Georgia towns stung after being wiped off map
| ATLANTA
With the sweep of a cartographer's hand, Ty Ty is gone. So is Po Biddy Crossroads, Sandtown, and Martinez. Poetry Tulip and Dewy Rose? Vanished.
At least in Georgia, the small hamlet is not only in danger of blowing away for lack of economic opportunity, it's also disappearing from view – at least on paper. In a move that some critics say smacks of urban conceit about rural America, the Georgia Department of Transportation (DOT) has decided to – without a public discussion – wipe nearly 500 tiny towns, nooks, and crossroads from the Official Highway and Transportation map, 1.2 million of which are printed and snapped up annually.
For the state, it's a pragmatic decision – the map had become too hard to read. But the action has triggered a deeper debate about how Americans view one another and their communities, and the importance tiny towns put on being recognized, if not in public discourse, at least by cartographers. Those designations are, for some, proof of their existence.
"[Being on a map] gives you a sense of place, that you're tied to the earth," says Craig Remington, director of the cartography lab at the University of Alabama in Tuscaloosa. "Nobody likes to be told they live nowhere."
To be sure, small towns – whether Rocky Mountain mining villages or Kansas crossroads – sometimes do blow away, leaving only stone foundations and forgotten dreams, or curlicues of kudzu overwhelming chimneys and windows. Ten or 20 "disappeared" towns a year is average for a medium-sized state, cartographers say. But 500 is "unusual," Mr. Remington says.
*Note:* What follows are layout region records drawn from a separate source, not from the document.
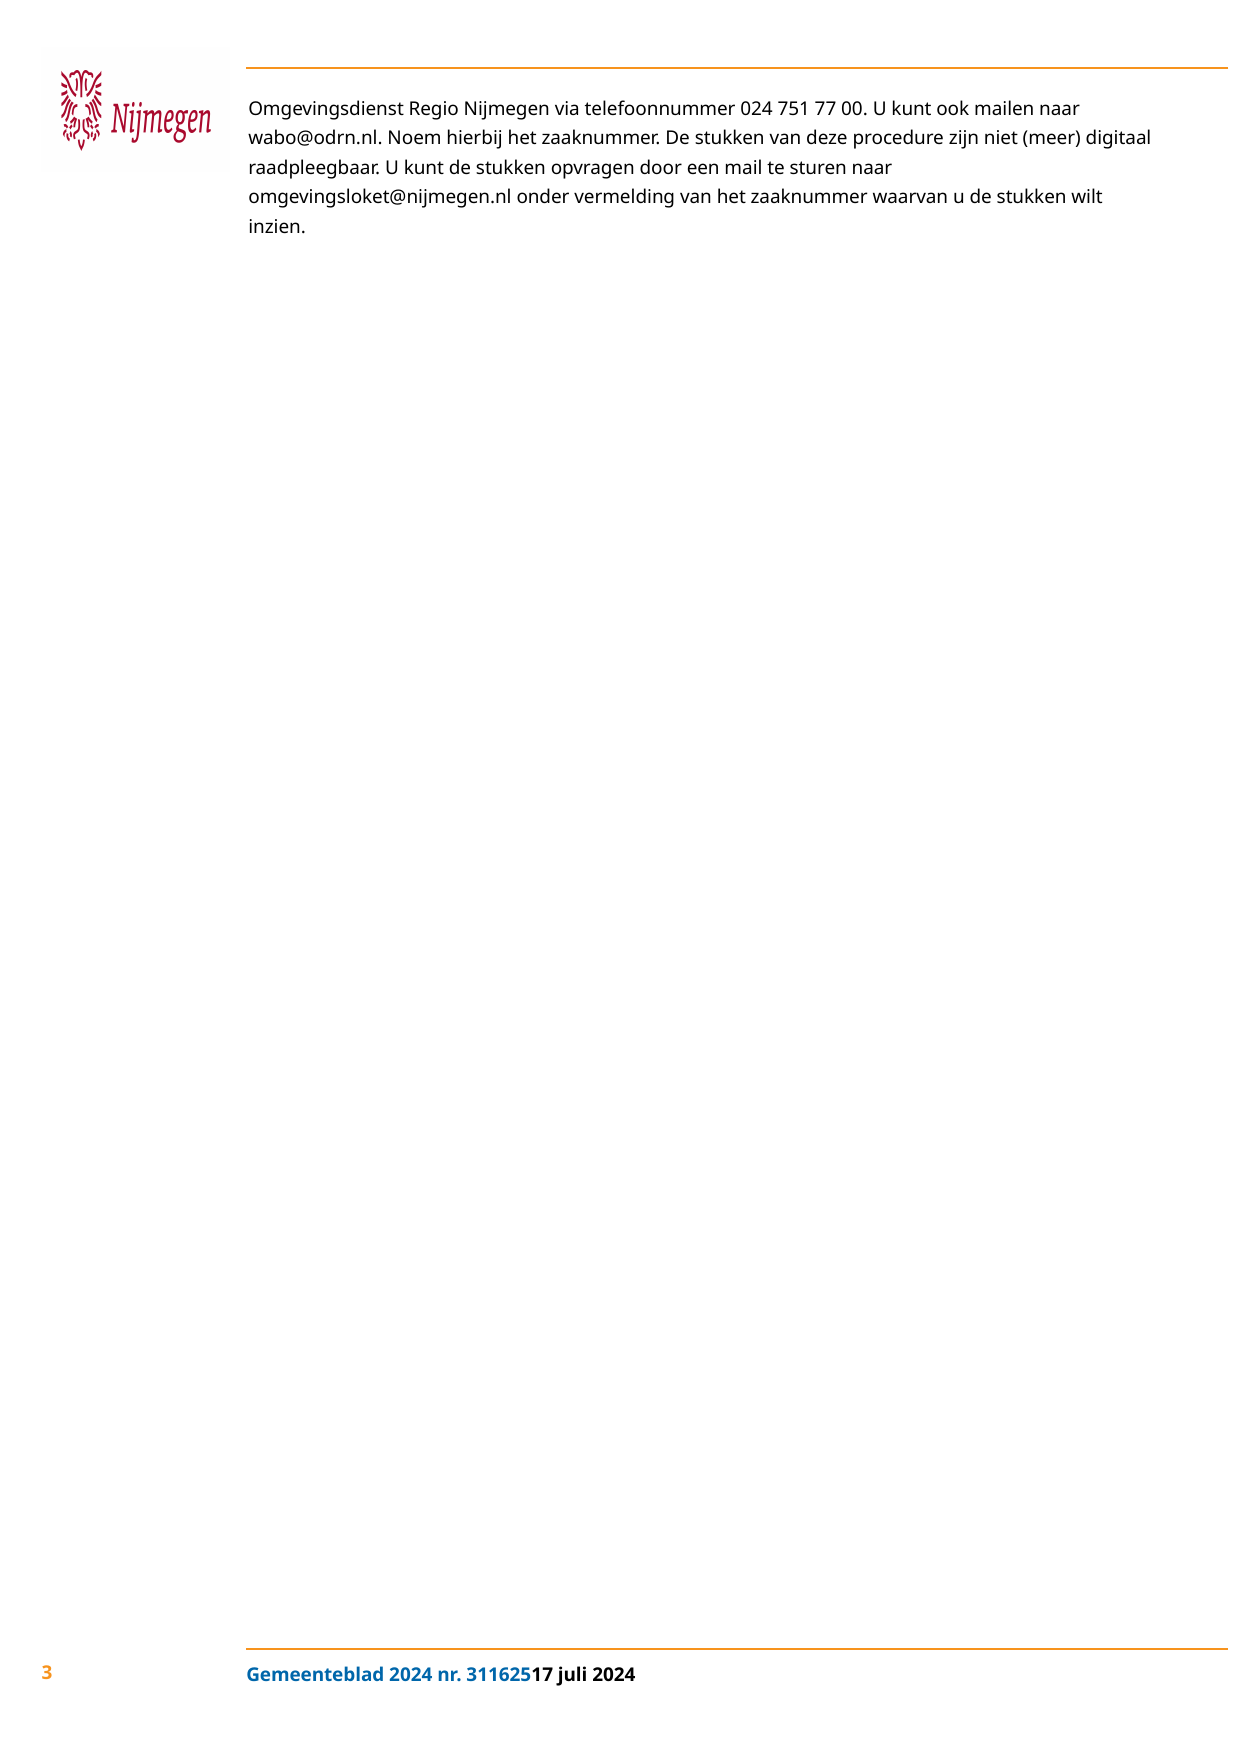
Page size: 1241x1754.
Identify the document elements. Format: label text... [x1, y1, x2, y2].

text Omgevingsdienst Regio Nijmegen via telefoonnummer 024 751 77 00. U kunt ook mailen naar wabo@odrn.nl. Noem hierbij het zaaknummer. De stukken van deze procedure zijn niet (meer) digitaal raadpleegbaar. U kunt de stukken opvragen door een mail te sturen naar omgevingsloket@nijmegen.nl onder vermelding van het zaaknummer waarvan u de stukken wilt inzien. [248, 95, 1152, 239]
picture [41, 47, 231, 172]
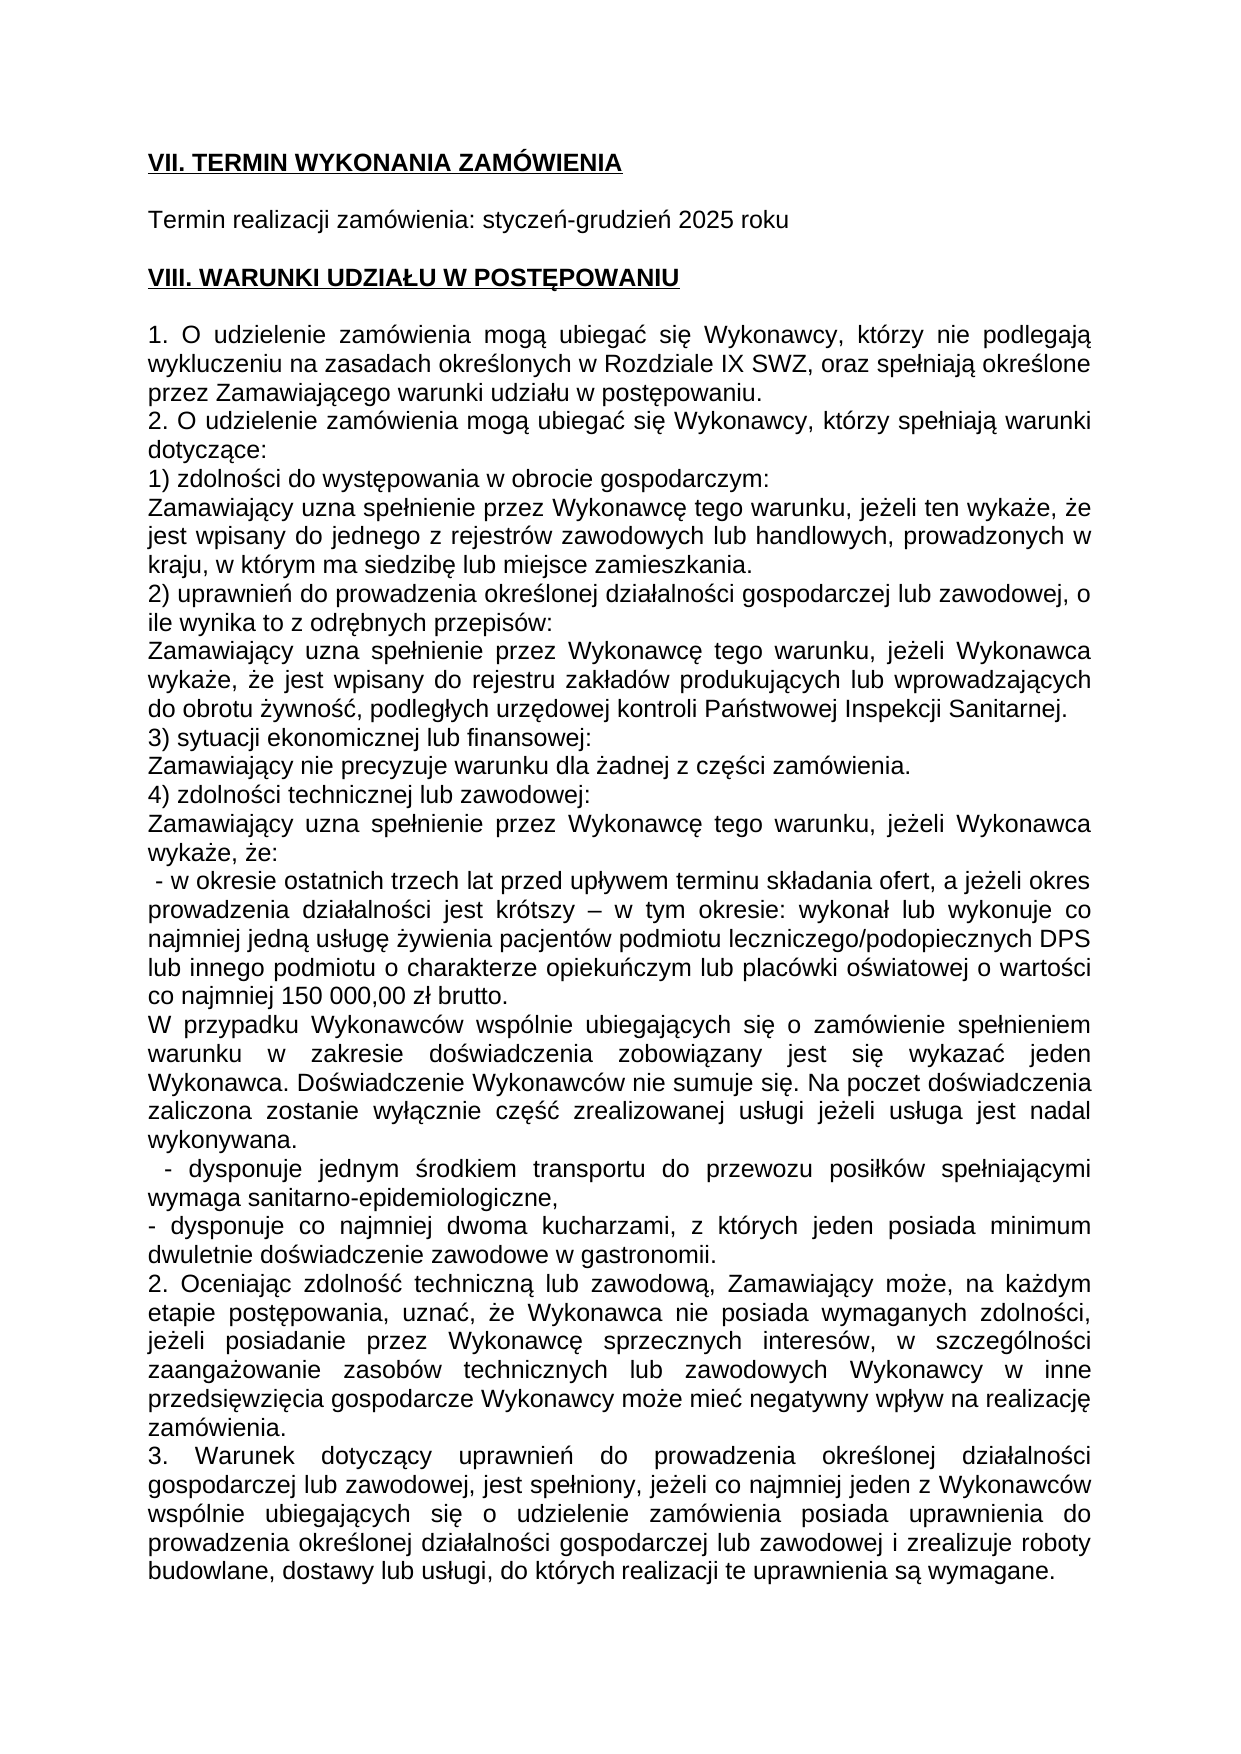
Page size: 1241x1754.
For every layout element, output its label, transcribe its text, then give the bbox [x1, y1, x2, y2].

text - dysponuje co najmniej dwoma kucharzami, z których jeden posiada minimum dwuletnie doświadczenie zawodowe w gastronomii. [148, 1211, 1093, 1269]
text Termin realizacji zamówienia: styczeń-grudzień 2025 roku [148, 205, 1093, 234]
text W przypadku Wykonawców wspólnie ubiegających się o zamówienie spełnieniem warunku w zakresie doświadczenia zobowiązany jest się wykazać jeden Wykonawca. Doświadczenie Wykonawców nie sumuje się. Na poczet doświadczenia zaliczona zostanie wyłącznie część zrealizowanej usługi jeżeli usługa jest nadal wykonywana. [148, 1010, 1093, 1154]
text 3) sytuacji ekonomicznej lub finansowej: [148, 723, 1093, 751]
text Zamawiający uzna spełnienie przez Wykonawcę tego warunku, jeżeli ten wykaże, że jest wpisany do jednego z rejestrów zawodowych lub handlowych, prowadzonych w kraju, w którym ma siedzibę lub miejsce zamieszkania. [148, 493, 1093, 579]
text - dysponuje jednym środkiem transportu do przewozu posiłków spełniającymi wymaga sanitarno-epidemiologiczne, [148, 1154, 1093, 1211]
text Zamawiający nie precyzuje warunku dla żadnej z części zamówienia. [148, 751, 1093, 780]
text VIII. WARUNKI UDZIAŁU W POSTĘPOWANIU [148, 263, 1093, 291]
text VII. TERMIN WYKONANIA ZAMÓWIENIA [148, 148, 1093, 176]
text 3. Warunek dotyczący uprawnień do prowadzenia określonej działalności gospodarczej lub zawodowej, jest spełniony, jeżeli co najmniej jeden z Wykonawców wspólnie ubiegających się o udzielenie zamówienia posiada uprawnienia do prowadzenia określonej działalności gospodarczej lub zawodowej i zrealizuje roboty budowlane, dostawy lub usługi, do których realizacji te uprawnienia są wymagane. [148, 1441, 1093, 1586]
text 1. O udzielenie zamówienia mogą ubiegać się Wykonawcy, którzy nie podlegają wykluczeniu na zasadach określonych w Rozdziale IX SWZ, oraz spełniają określone przez Zamawiającego warunki udziału w postępowaniu. [148, 320, 1093, 406]
text 1) zdolności do występowania w obrocie gospodarczym: [148, 464, 1093, 493]
text Zamawiający uzna spełnienie przez Wykonawcę tego warunku, jeżeli Wykonawca wykaże, że jest wpisany do rejestru zakładów produkujących lub wprowadzających do obrotu żywność, podległych urzędowej kontroli Państwowej Inspekcji Sanitarnej. [148, 636, 1093, 723]
text 2. Oceniając zdolność techniczną lub zawodową, Zamawiający może, na każdym etapie postępowania, uznać, że Wykonawca nie posiada wymaganych zdolności, jeżeli posiadanie przez Wykonawcę sprzecznych interesów, w szczególności zaangażowanie zasobów technicznych lub zawodowych Wykonawcy w inne przedsięwzięcia gospodarcze Wykonawcy może mieć negatywny wpływ na realizację zamówienia. [148, 1269, 1093, 1441]
text 2. O udzielenie zamówienia mogą ubiegać się Wykonawcy, którzy spełniają warunki dotyczące: [148, 406, 1093, 464]
text 2) uprawnień do prowadzenia określonej działalności gospodarczej lub zawodowej, o ile wynika to z odrębnych przepisów: [148, 579, 1093, 636]
text 4) zdolności technicznej lub zawodowej: [148, 780, 1093, 809]
text Zamawiający uzna spełnienie przez Wykonawcę tego warunku, jeżeli Wykonawca wykaże, że: [148, 809, 1093, 866]
text - w okresie ostatnich trzech lat przed upływem terminu składania ofert, a jeżeli okres prowadzenia działalności jest krótszy – w tym okresie: wykonał lub wykonuje co najmniej jedną usługę żywienia pacjentów podmiotu leczniczego/podopiecznych DPS lub innego podmiotu o charakterze opiekuńczym lub placówki oświatowej o wartości co najmniej 150 000,00 zł brutto. [148, 866, 1093, 1010]
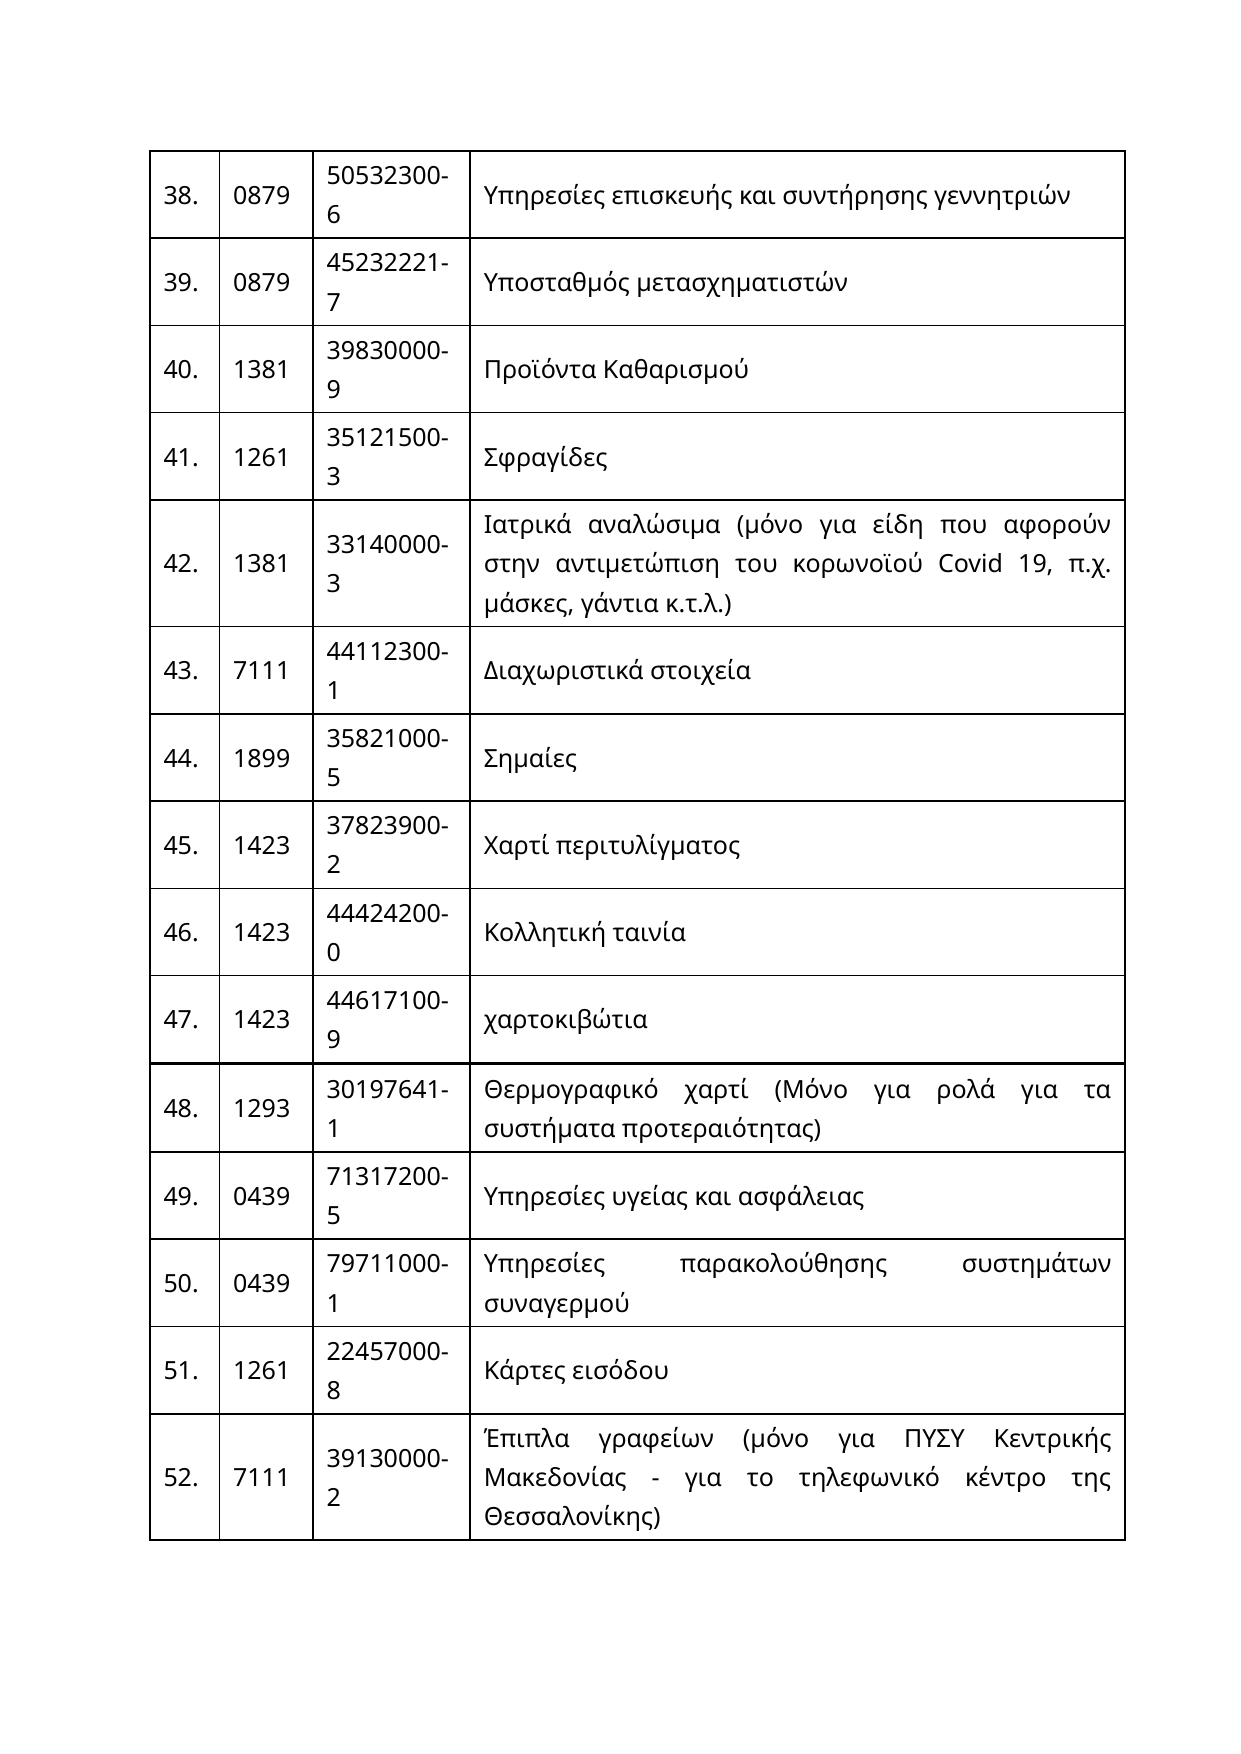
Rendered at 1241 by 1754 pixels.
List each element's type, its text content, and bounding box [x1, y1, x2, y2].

table_cell 1261 [220, 1327, 312, 1413]
table_cell 45232221-7 [314, 239, 469, 324]
table_cell Χαρτί περιτυλίγματος [471, 802, 1124, 887]
table_cell 1899 [220, 715, 312, 800]
table_cell 49. [151, 1153, 219, 1238]
table_cell 35821000-5 [314, 715, 469, 800]
table_cell 50. [151, 1240, 219, 1326]
table_cell 1261 [220, 413, 312, 499]
table_cell 50532300-6 [314, 152, 469, 237]
table_header Θερμογραφικό χαρτί (Μόνο για ρολά για τα συστήματα προτεραιότητας) [471, 1065, 1124, 1151]
table_cell 44424200-0 [314, 889, 469, 975]
table_cell 39. [151, 239, 219, 324]
table_cell 0439 [220, 1240, 312, 1326]
table_cell Έπιπλα γραφείων (μόνο για ΠΥΣΥ Κεντρικής Μακεδονίας - για το τηλεφωνικό κέντρο της Θεσσαλονίκης) [471, 1415, 1124, 1539]
table_cell Διαχωριστικά στοιχεία [471, 627, 1124, 713]
table_cell 7111 [220, 627, 312, 713]
table_cell Υπηρεσίες επισκευής και συντήρησης γεννητριών [471, 152, 1124, 237]
table_header 48. [151, 1065, 219, 1151]
table_cell 38. [151, 152, 219, 237]
table_cell 44617100-9 [314, 976, 469, 1062]
table_cell 39130000-2 [314, 1415, 469, 1539]
table_cell 42. [151, 501, 219, 626]
table_cell Προϊόντα Καθαρισμού [471, 326, 1124, 412]
table_cell 35121500-3 [314, 413, 469, 499]
table_cell 1423 [220, 889, 312, 975]
table_cell Σφραγίδες [471, 413, 1124, 499]
table_cell 46. [151, 889, 219, 975]
table_cell Κάρτες εισόδου [471, 1327, 1124, 1413]
table_cell 1381 [220, 501, 312, 626]
table_cell 1423 [220, 802, 312, 887]
table_cell 33140000-3 [314, 501, 469, 626]
table_cell Υπηρεσίες παρακολούθησης συστημάτων συναγερμού [471, 1240, 1124, 1326]
table_cell 0879 [220, 239, 312, 324]
table_cell 37823900-2 [314, 802, 469, 887]
table_cell 52. [151, 1415, 219, 1539]
table_cell 45. [151, 802, 219, 887]
table_cell Ιατρικά αναλώσιμα (μόνο για είδη που αφορούν στην αντιμετώπιση του κορωνοϊού Covid 19, π.χ. μάσκες, γάντια κ.τ.λ.) [471, 501, 1124, 626]
table_cell Κολλητική ταινία [471, 889, 1124, 975]
table_cell 1381 [220, 326, 312, 412]
table_cell 39830000-9 [314, 326, 469, 412]
table_cell 47. [151, 976, 219, 1062]
table_cell 7111 [220, 1415, 312, 1539]
table_cell 44. [151, 715, 219, 800]
table_cell 0879 [220, 152, 312, 237]
table_cell 51. [151, 1327, 219, 1413]
table_cell 40. [151, 326, 219, 412]
table_cell 22457000-8 [314, 1327, 469, 1413]
table_cell χαρτοκιβώτια [471, 976, 1124, 1062]
table_header 1293 [220, 1065, 312, 1151]
table_cell 0439 [220, 1153, 312, 1238]
table_header 30197641-1 [314, 1065, 469, 1151]
table_cell Σημαίες [471, 715, 1124, 800]
table_cell 1423 [220, 976, 312, 1062]
table_cell 79711000-1 [314, 1240, 469, 1326]
table_cell 41. [151, 413, 219, 499]
table_cell 43. [151, 627, 219, 713]
table_cell 44112300-1 [314, 627, 469, 713]
table_cell Υποσταθμός μετασχηματιστών [471, 239, 1124, 324]
table_cell 71317200-5 [314, 1153, 469, 1238]
table_cell Υπηρεσίες υγείας και ασφάλειας [471, 1153, 1124, 1238]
So far, mapmaker Rand McNally isn't planning on following suit, the Associated Press reports.
But in places such as Hickory Level – which just bought six new street signs for its unincorporated limits in Carroll County, just west of Atlanta – the state's move is seen as an affront that runs counter to economic development plans for rural reaches.
"Folks kind of feel like they got a bad deal from DOT on this," says state Rep. Tim Bearden, who represents Hickory Level. "If you want to bring your business into the state of Georgia, if you open a map and look at Carroll County, what you see now is that there's basically nothing there."
On a personal level, the decision stings more deeply, says Kip Burke, news editor at the News-Reporter in Wilkes County, Ga., where the towns of Aonia and Sandtown fell off the map. It reconfirms that urban dwellers often marginalize their country brethren, he says.
"I think one factor is the attitude inside Atlanta," says Mr. Burke. "If it's outside Atlanta, it doesn't matter, [because] those places aren't real anyway. They cruise through the countryside, see what looks like a backdrop to the music in their heads, and they don't realize that nothing-looking chunk of land may have been in a family for generations, and it really is the center of someone's universe."
For the cartographers at DOT, it's a no-win situation. Users were complaining that the increasingly cluttered map with itty-bitty two-point type was illegible. The decision to remove 519 localities amounted to a housecleaning.
"A lot of people take towns off part and parcel, and we had not been taking any off over time. The big issue was to try to find criteria that could stand up," says Karlene Barron, a DOT spokeswoman. "We took unincorporated areas and areas that were not communities anymore, and they added up to a large number. We wanted not to do it willy-nilly. We wanted to do something that was fair, though nobody saw it in any way, shape, or form as fair."
The state has already restored 32 towns big enough to have their own zip codes to the 2007 map, which debuts in January. But the backlash has caused the state to do some rethinking about the 2008 publication, says Ms. Barron.
The Peach State mapmakers plan to reconvene after the dust settles to discuss new criteria that could include historic and economic factors, and whether a place has significant landmarks. "We are working very hard to appease the communities that feel like our main goal was to wipe them off the face of the earth, which it was not," Barron says.
But cartographers agree that inherent in a map is prejudice toward its usability and purpose. To that end, maps do give insight into the mind of their creator.
"A cartographer tries to create a visual hierarchy with a map," says Remington. "You're trying to make the elements of the map that are important for the map's purpose stand out, and you're trying to make the less significant but still necessary features work their way into the background. It's simply a conscious decision to how far you let things fade before they disappear."